BEGIN INPUT DATA

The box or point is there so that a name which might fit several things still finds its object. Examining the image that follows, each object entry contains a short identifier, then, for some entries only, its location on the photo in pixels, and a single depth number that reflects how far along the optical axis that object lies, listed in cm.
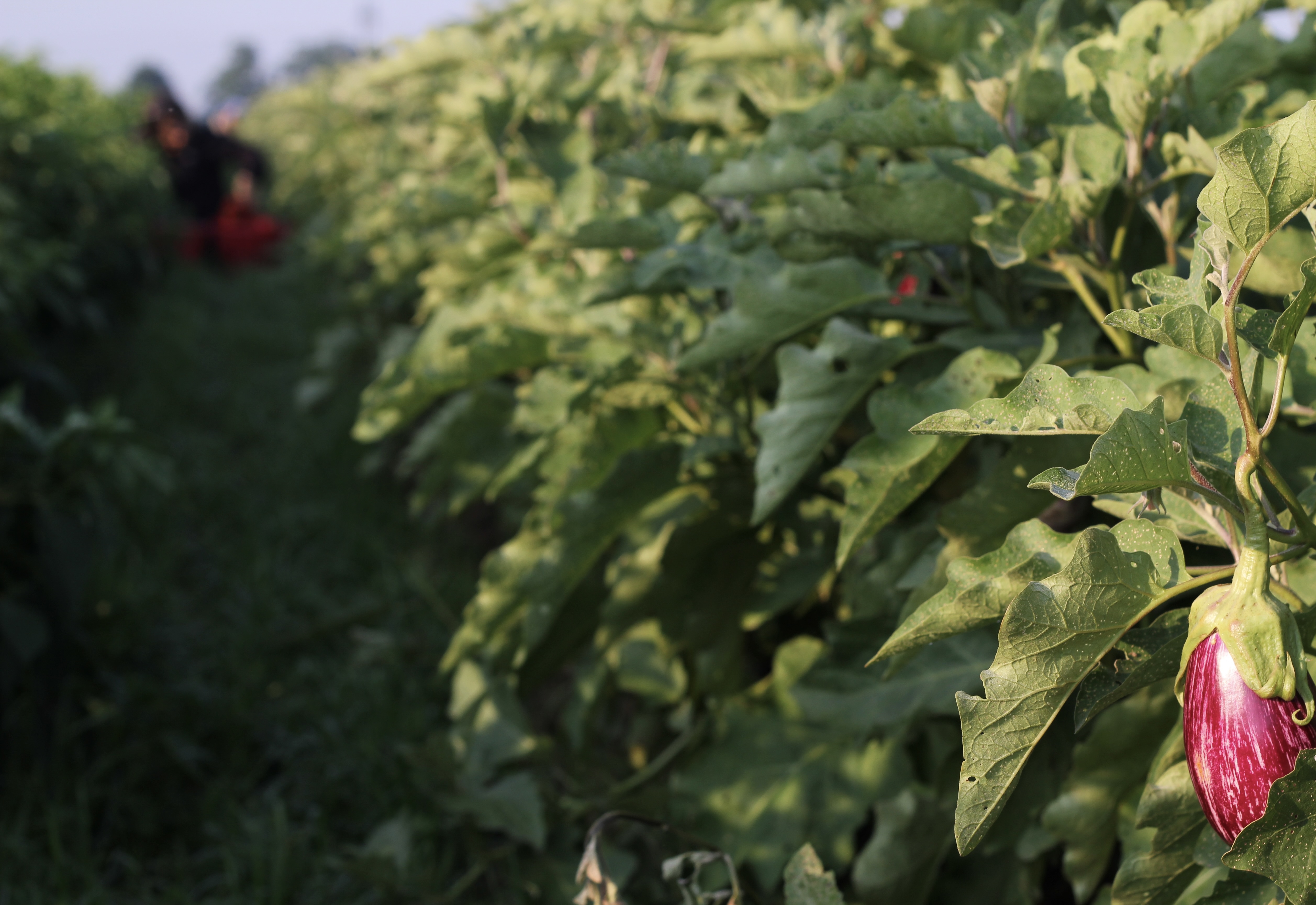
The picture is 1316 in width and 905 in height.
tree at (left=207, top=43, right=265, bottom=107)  8981
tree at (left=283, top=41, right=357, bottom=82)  6625
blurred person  1123
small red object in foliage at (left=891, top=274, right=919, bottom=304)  134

END INPUT DATA

■ **EXERCISE DESCRIPTION**: After locating the line with "tree at (left=207, top=43, right=265, bottom=107)" in the records above, please set down that line and all later ones exactly, and no other line.

■ **TASK ANSWER**:
tree at (left=207, top=43, right=265, bottom=107)  8981
tree at (left=283, top=41, right=357, bottom=82)  6625
blurred person  1123
small red object in foliage at (left=891, top=274, right=919, bottom=304)  134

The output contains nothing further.